St. Pauli ist im deutschen Fußball-Wettskandal in die Offensive gegangen. Der Bundesliga-Aufsteiger setzte sich am Dienstag nicht nur gegen Behauptungen zur Wehr, dass aktuelle und ehemalige Spieler des Clubs an Spielmanipulationen beteiligt gewesen sein sollen. Er machte erstmals auch die Namen von drei als Zeugen geladenen Profis öffentlich und mahnte einen sorgsamen Umgang mit diesem Thema an.

"Wir werden mit der gesamten juristischen Schlagkraft, die dem Verein zur Verfügung steht, gegen Unwahrheiten vorgehen", betonte Sportchef Helmut Schulte. Zuvor hatte Vizepräsident Gernot Stenger erklärt, dass die seit Jahren für die Norddeutschen spielenden Profis Florian Bruns, Ralph Gunesch und Carsten Rothenbach Mitte Jänner als Zeugen im Prozess vor der zuständigen Staatsanwaltschaft Bochum ausgesagt hätten. "Wir wollen ganz deutlich sagen, dass es kein Ermittlungsverfahren gegen diese drei Spieler gibt", sagte Jurist Stenger. Trainer Holger Stanislawski betonte, er würde "die Hand ins Feuer legen" für dieses Spieler-Trio.

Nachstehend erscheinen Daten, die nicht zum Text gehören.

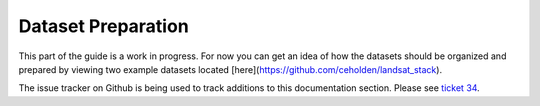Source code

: .. _guide_dataset_prep:

===================
Dataset Preparation
===================

This part of the guide is a work in progress. For now you can get an idea of how
the datasets should be organized and prepared by viewing two example datasets
located [here](https://github.com/ceholden/landsat_stack).

The issue tracker on Github is being used to track additions to this
documentation section. Please see
`ticket 34 <https://github.com/ceholden/yatsm/issues/34>`_.
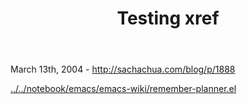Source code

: #+TITLE: Testing xref

March 13th, 2004 -
[[http://sachachua.com/blog/p/1888][http://sachachua.com/blog/p/1888]]

[[http://sachachua.com/notebook/emacs/emacs-wiki/remember-planner.el][../../notebook/emacs/emacs-wiki/remember-planner.el]]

"In diesem Fall wird kriminellen Wettpaten Gehör geschenkt. Ich als verantwortlicher Trainer und als Person Holger Stanislawski verbürge mich für die drei Spieler und habe 100-prozentiges Vertrauen zu ihnen", sagte der Coach und echauffierte sich: "Ich kann es nicht nachvollziehen, wenn halbseidene Berichte verfasst werden."

Am Montagabend hatte die ARD im Magazin "Fakt" berichtet, einer der Hauptverdächtigen im Wettskandal habe bei seiner Vernehmung Namen genannt. Dabei soll es sich um sechs frühere und aktuelle St.-Pauli-Profis handeln, sieben Spiele mit Beteiligung der Norddeutschen seien verdächtig. In dem Zusammenhang erinnerte der Kiez-Club daran, dass schon des öfteren von Personen, die als Beschuldigte vernommen wurden, St. Pauli-Spieler belastet worden waren. So habe man sich schützend vor den namentlich genannten Profi Mathias Hain gestellt. "Und dies völlig zu Recht, denn die ohne Prüfung und unverantwortlich geäußerten Vorwürfe gegen Mathias Hain haben sich nach unserer Auffassung als völlig haltlos erwiesen."